Data entries:
[Start of Attachment]
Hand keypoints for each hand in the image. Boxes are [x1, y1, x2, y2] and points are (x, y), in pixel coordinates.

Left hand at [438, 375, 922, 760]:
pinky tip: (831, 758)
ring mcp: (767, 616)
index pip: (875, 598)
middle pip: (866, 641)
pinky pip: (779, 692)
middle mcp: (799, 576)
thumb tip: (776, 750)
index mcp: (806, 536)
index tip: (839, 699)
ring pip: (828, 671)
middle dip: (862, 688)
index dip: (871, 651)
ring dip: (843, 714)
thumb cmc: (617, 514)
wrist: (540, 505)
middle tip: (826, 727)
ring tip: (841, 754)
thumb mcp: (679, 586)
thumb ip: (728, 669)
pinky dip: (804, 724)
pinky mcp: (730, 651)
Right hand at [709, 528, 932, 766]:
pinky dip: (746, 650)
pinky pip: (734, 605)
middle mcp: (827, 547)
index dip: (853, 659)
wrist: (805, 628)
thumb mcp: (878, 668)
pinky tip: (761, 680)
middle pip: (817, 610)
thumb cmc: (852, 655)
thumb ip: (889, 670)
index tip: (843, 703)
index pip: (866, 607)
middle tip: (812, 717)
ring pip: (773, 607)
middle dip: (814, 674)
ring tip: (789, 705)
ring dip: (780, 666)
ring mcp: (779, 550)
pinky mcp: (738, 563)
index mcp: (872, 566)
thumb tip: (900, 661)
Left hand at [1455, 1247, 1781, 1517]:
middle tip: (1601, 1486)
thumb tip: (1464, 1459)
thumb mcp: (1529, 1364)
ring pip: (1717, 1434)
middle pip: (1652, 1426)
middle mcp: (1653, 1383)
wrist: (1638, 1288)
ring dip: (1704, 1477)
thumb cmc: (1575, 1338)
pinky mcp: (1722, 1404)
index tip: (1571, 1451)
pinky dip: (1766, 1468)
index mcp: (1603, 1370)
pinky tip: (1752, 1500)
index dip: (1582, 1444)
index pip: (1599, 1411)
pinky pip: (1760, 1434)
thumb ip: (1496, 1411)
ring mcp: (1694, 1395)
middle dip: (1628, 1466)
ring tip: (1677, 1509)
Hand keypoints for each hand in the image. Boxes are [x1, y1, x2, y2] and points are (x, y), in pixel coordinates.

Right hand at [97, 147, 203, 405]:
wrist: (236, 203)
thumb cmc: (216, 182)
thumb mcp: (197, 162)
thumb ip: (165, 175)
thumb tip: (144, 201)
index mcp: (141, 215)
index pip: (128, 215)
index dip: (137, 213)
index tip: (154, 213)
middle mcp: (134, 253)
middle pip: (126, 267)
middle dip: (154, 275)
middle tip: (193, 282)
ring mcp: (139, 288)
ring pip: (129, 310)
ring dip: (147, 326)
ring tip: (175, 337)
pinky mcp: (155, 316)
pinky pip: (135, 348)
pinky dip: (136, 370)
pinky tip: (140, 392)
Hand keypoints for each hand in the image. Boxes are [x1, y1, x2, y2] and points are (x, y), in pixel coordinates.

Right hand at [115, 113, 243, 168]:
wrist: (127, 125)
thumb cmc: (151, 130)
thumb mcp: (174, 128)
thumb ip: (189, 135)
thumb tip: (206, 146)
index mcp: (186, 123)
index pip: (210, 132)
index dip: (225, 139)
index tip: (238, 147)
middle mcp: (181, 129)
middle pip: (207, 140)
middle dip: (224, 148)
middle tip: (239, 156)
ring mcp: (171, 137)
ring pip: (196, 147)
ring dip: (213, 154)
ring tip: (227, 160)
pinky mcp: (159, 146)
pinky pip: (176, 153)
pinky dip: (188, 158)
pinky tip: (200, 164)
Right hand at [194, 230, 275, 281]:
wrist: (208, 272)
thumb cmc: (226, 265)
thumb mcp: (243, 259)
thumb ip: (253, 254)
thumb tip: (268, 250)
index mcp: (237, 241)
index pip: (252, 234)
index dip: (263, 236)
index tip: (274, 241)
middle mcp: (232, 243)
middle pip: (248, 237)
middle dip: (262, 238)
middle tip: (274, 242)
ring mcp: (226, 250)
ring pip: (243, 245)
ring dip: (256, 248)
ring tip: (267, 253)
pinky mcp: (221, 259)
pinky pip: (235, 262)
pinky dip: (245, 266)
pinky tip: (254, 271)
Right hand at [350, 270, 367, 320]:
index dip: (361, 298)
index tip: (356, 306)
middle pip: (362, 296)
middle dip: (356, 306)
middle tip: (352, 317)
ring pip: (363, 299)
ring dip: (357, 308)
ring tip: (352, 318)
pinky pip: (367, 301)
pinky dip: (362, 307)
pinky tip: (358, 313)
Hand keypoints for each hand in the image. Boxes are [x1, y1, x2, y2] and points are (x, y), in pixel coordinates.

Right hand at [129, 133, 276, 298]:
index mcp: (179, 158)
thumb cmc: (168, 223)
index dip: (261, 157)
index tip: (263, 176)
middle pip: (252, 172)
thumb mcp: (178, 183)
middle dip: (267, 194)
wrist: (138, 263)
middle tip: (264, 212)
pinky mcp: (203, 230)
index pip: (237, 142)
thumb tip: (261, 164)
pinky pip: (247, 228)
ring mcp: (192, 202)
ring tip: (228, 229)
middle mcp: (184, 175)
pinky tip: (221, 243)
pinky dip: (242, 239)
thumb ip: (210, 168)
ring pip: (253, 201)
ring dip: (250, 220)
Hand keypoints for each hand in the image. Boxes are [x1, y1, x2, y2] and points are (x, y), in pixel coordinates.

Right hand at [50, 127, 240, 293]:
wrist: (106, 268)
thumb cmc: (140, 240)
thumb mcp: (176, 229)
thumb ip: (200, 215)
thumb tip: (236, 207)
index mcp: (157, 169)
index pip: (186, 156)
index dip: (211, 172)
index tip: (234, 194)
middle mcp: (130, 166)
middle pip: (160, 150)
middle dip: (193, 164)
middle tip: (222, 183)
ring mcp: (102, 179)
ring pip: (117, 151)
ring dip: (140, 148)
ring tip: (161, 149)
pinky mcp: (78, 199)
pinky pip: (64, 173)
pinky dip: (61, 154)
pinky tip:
[End of Attachment]
Repeat all of the records above exactly as written.

Hand keypoints for each hand in the image. Boxes are [x1, y1, x2, y2] and points are (x, y), in pixel coordinates.

Left hand at [438, 375, 922, 760]:
pinky tip: (831, 758)
ring mcp: (767, 616)
index pip: (875, 598)
middle pip: (866, 641)
pinky pip: (779, 692)
middle mcp: (799, 576)
thumb tip: (776, 750)
index mcp: (806, 536)
index tip: (839, 699)
ring pip: (828, 671)
middle dip: (862, 688)
index dip: (871, 651)
ring dip: (843, 714)
thumb cmc: (617, 514)
wrist: (540, 505)
middle tip: (826, 727)
ring tip: (841, 754)
thumb mcp: (679, 586)
thumb ip: (728, 669)
pinky dip: (804, 724)
pinky mcp: (730, 651)
Right hand at [709, 528, 932, 766]:
pinky dip: (746, 650)
pinky pip: (734, 605)
middle mcp: (827, 547)
index dip: (853, 659)
wrist: (805, 628)
thumb mcp: (878, 668)
pinky tip: (761, 680)
middle pip: (817, 610)
thumb cmc: (852, 655)
thumb ip: (889, 670)
index tip: (843, 703)
index pip: (866, 607)
middle tip: (812, 717)
ring pip: (773, 607)
middle dip: (814, 674)
ring tip: (789, 705)
ring dip: (780, 666)
ring mcp: (779, 550)
pinky mcp: (738, 563)
index mcp: (872, 566)
thumb tip: (900, 661)
Left hand at [1455, 1247, 1781, 1517]:
middle tip: (1601, 1486)
thumb tip: (1464, 1459)
thumb mcp: (1529, 1364)
ring pip: (1717, 1434)
middle pip: (1652, 1426)
middle mcp: (1653, 1383)
wrist: (1638, 1288)
ring dip: (1704, 1477)
thumb cmc: (1575, 1338)
pinky mcp: (1722, 1404)
index tip: (1571, 1451)
pinky dip: (1766, 1468)
index mcp: (1603, 1370)
pinky tip: (1752, 1500)
index dip: (1582, 1444)
index pip: (1599, 1411)
pinky pip: (1760, 1434)
thumb ip: (1496, 1411)
ring mcp: (1694, 1395)
middle dip: (1628, 1466)
ring tip: (1677, 1509)
Hand keypoints for each hand in the image. Boxes are [x1, y1, x2, y2] and points are (x, y), in pixel coordinates.

Right hand at [97, 147, 203, 405]:
wrist: (236, 203)
thumb cmc: (216, 182)
thumb mcp: (197, 162)
thumb ip: (165, 175)
thumb tip: (144, 201)
index mcp: (141, 215)
index pip: (128, 215)
index dip: (137, 213)
index tip: (154, 213)
middle mcp: (134, 253)
middle pip: (126, 267)
middle dip: (154, 275)
middle tip: (193, 282)
ring mcp: (139, 288)
ring pip: (129, 310)
ring dip: (147, 326)
ring tip: (175, 337)
pinky mcp: (155, 316)
pinky pip: (135, 348)
pinky dip: (136, 370)
pinky tip: (140, 392)
Hand keypoints for each hand in the image. Boxes are [x1, y1, x2, y2] and points are (x, y), in pixel coordinates.

Right hand at [115, 113, 243, 168]:
wrist: (127, 125)
thumb cmc: (151, 130)
thumb mcp: (174, 128)
thumb ip: (189, 135)
thumb tip: (206, 146)
index mcp: (186, 123)
index pip: (210, 132)
index dip: (225, 139)
index tip: (238, 147)
middle mcp: (181, 129)
middle pip: (207, 140)
middle dip: (224, 148)
middle tip: (239, 156)
ring mcp: (171, 137)
ring pip: (196, 147)
ring dip: (213, 154)
ring tip: (227, 160)
pinky mcp: (159, 146)
pinky pip: (176, 153)
pinky dip: (188, 158)
pinky tip: (200, 164)
Right hand at [194, 230, 275, 281]:
wrist: (208, 272)
thumb cmc: (226, 265)
thumb mcp: (243, 259)
thumb ip: (253, 254)
thumb tip: (268, 250)
index mcp: (237, 241)
index pip: (252, 234)
index dip: (263, 236)
index tip: (274, 241)
middle mcp: (232, 243)
middle pip: (248, 237)
middle dip: (262, 238)
middle tip: (274, 242)
ring mcp: (226, 250)
ring pip: (243, 245)
ring dip: (256, 248)
ring tip: (267, 253)
pinky mcp: (221, 259)
pinky pip: (235, 262)
pinky dip: (245, 266)
pinky tip: (254, 271)
Right hand at [350, 270, 367, 320]:
index dip: (361, 298)
index tip: (356, 306)
middle pip: (362, 296)
middle dip: (356, 306)
middle tip: (352, 317)
ring pip: (363, 299)
ring dip: (357, 308)
ring tip: (352, 318)
pinky pip: (367, 301)
pinky dip: (362, 307)
pinky tip: (358, 313)
Hand keypoints for each hand in the image. Boxes are [x1, y1, x2, y2] and points are (x, y), in pixel coordinates.

Right hand at [129, 133, 276, 298]:
index mcp: (179, 158)
thumb cmc: (168, 223)
index dip: (261, 157)
index tip: (263, 176)
middle pip: (252, 172)
thumb mcp: (178, 183)
middle dip: (267, 194)
wrist: (138, 263)
middle tip: (264, 212)
pinky mcp: (203, 230)
index pip: (237, 142)
thumb tip: (261, 164)
pinky pip: (247, 228)
ring mcp: (192, 202)
ring tip: (228, 229)
middle mcp: (184, 175)
pinky tip: (221, 243)
pinky dip: (242, 239)
thumb ip: (210, 168)
ring pip: (253, 201)
ring dip: (250, 220)
Hand keypoints for each hand in the image. Boxes are [x1, y1, x2, y2] and points are (x, y), in pixel coordinates.

Right hand at [50, 127, 240, 293]:
wrist: (106, 268)
thumb cmc: (140, 240)
thumb mcp: (176, 229)
thumb ip: (200, 215)
thumb tip: (236, 207)
index mcp: (157, 169)
index pip: (186, 156)
index dip: (211, 172)
index tip: (234, 194)
middle mcp: (130, 166)
middle pip: (160, 150)
middle dip: (193, 164)
middle tip: (222, 183)
ring mcp: (102, 179)
ring pip: (117, 151)
ring dip: (140, 148)
ring tip: (161, 149)
pinky mcp: (78, 199)
pinky pip: (64, 173)
pinky dip: (61, 154)
pinky tip:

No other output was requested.